La experimentación supone una



La expresión artística (dejemos a un lado la cuestión de la obra de arte) se basa en la necesidad de expresar una situación intelectual que se ha ido construyendo en nuestra mente. O, más sencillamente, lo artístico como producción es el acto de traer a nosotros lo que está dentro de una cabeza (alguien hablaría de incomunicabilidad universal, pero somos todos seres humanos, capaces de intercambiarnos informaciones y entendernos por tener el mismo ADN, más o menos, y por ser parte de la misma cultura). El arte, entonces, no es solo la necesidad de proponer al público una lección (sobre todo en el caso del arte de narrar) con la que analizar nuestras costumbres, nuestros deseos y nuestras leyes, sino que implica también la voluntad de trazar un discurso que se sustenta a través de una estructura estética con la que activar el proceso de “entender”. Y es que, efectivamente, hay que entender un producto, analizarlo desde el punto de vista correcto, acercarse a su significado real y emitir un juicio, por si acaso, que se base en lo que efectivamente nos quiere decir, y no en lo que pensamos que nos está diciendo simplemente porque no queremos dejarle la posibilidad de utilizar sus mismas palabras, sino las nuestras.
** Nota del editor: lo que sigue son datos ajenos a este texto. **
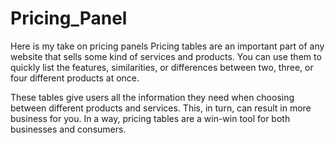 # Pricing_Panel
Here is my take on pricing panels
Pricing tables are an important part of any website that sells some kind of services and products. You can use them to quickly list the features, similarities, or differences between two, three, or four different products at once.

These tables give users all the information they need when choosing between different products and services. This, in turn, can result in more business for you. In a way, pricing tables are a win-win tool for both businesses and consumers.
Quizás sea difícil, a veces, crear epopeyas en el contexto moderno. Trátese o no de una cuestión cultural, es verdad que la épica hoy en día poco valor tiene, algo que, efectivamente, ya había perdido hace muchos siglos. Después del Cid, de Ariosto, de la Jerusalén y otros libros (algunos de los cuales quemados por los amigos del Quijote), la literatura ha preferido trabajar con material más real, menos ficticio, y producir una serie de elementos más ajustados a los hábitos y a los gustos de su público contemporáneo. Verdad es también que una de las películas más importantes (y racistas, por supuesto, diga Griffith lo que quiera decir, y se disculpe lo que quiera con su Intolerance) de la historia del cine es una epopeya americana (mejor dicho, terrible y rotundamente “gringa”) que pone de manifiesto cómo los malos negros solo pueden y tienen que ser abatidos por los buenos blancos del Klan (mala idea, por supuesto, y demos las gracias a un mundo en el cual la mayoría, creemos, rechaza esta idea). Algo parecido a la epopeya, en los tiempos modernos, es la hexalogía de Lucas (todo lo que viene después de él no tiene valor real, seamos serios), y la obra presente de Snyder, secuela de un primer capítulo un poco flojo, nace efectivamente como propuesta para la galaxia lejana.